— Material provided —

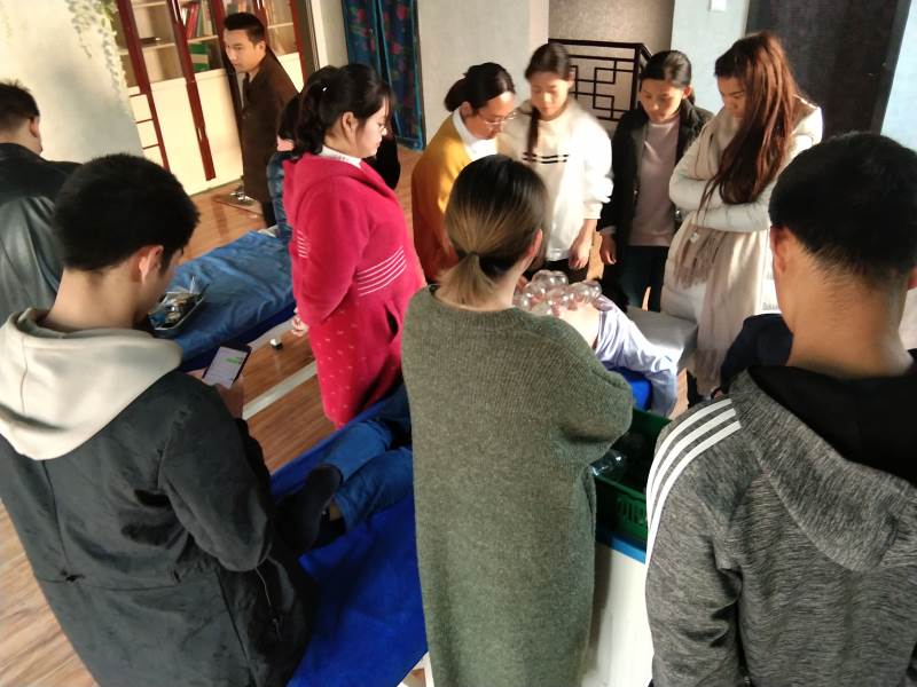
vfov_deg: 45.4
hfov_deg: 58.4
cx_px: 458
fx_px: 821
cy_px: 344
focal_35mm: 31
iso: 800
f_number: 2.2
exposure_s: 1/20
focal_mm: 3.69
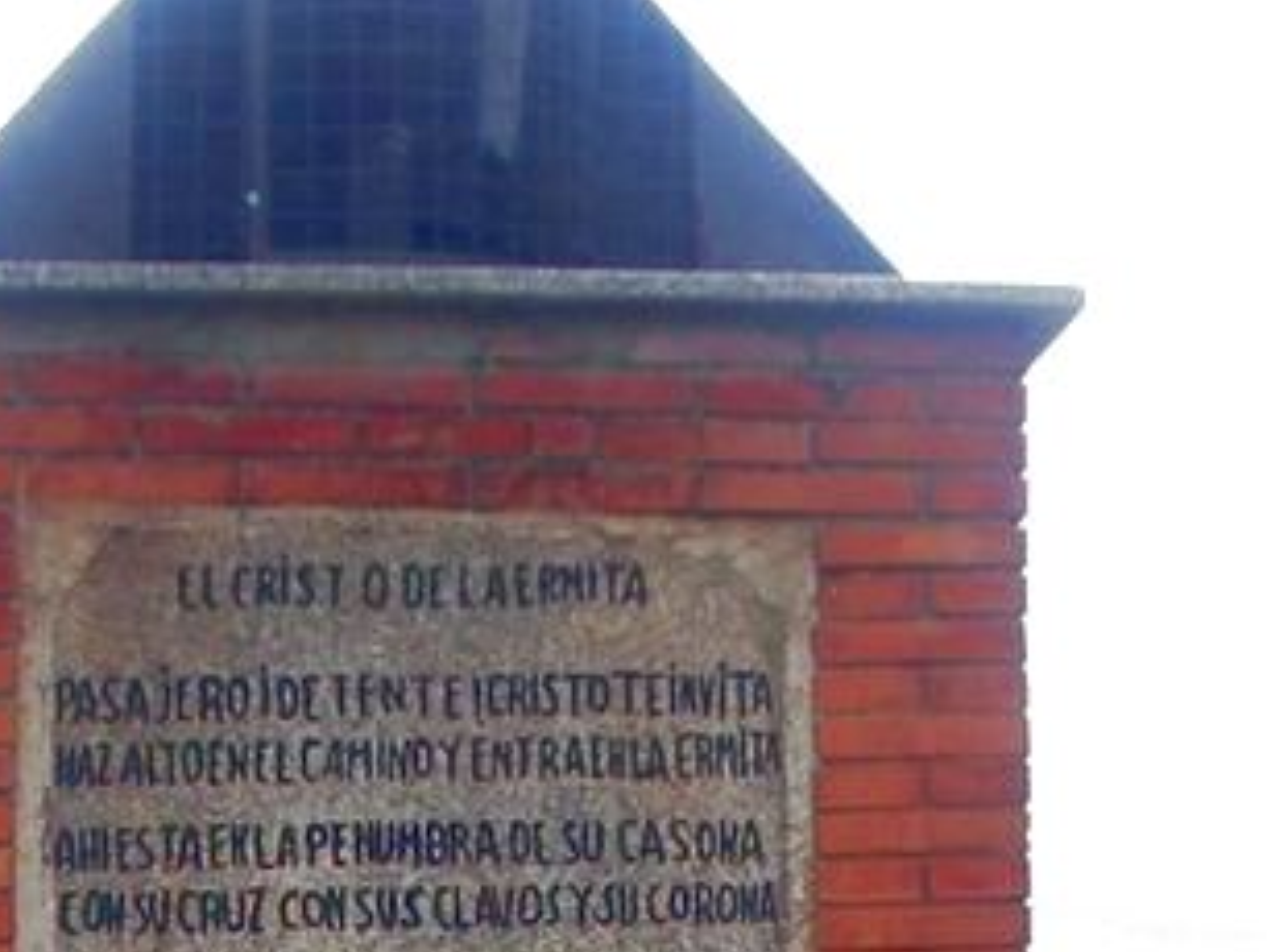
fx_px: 4286
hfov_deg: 16.8
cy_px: 1316
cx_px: 472
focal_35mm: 117
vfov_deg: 12.2
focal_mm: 5.8
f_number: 4.3
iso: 50
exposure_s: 1/200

— Task goal —
Exact copy, no pictures: reproduce every record as it stands.

— Finished task —
vfov_deg: 45.4
hfov_deg: 58.4
cx_px: 458
fx_px: 821
cy_px: 344
focal_35mm: 31
iso: 800
f_number: 2.2
exposure_s: 1/20
focal_mm: 3.69
fx_px: 4286
hfov_deg: 16.8
cy_px: 1316
cx_px: 472
focal_35mm: 117
vfov_deg: 12.2
focal_mm: 5.8
f_number: 4.3
iso: 50
exposure_s: 1/200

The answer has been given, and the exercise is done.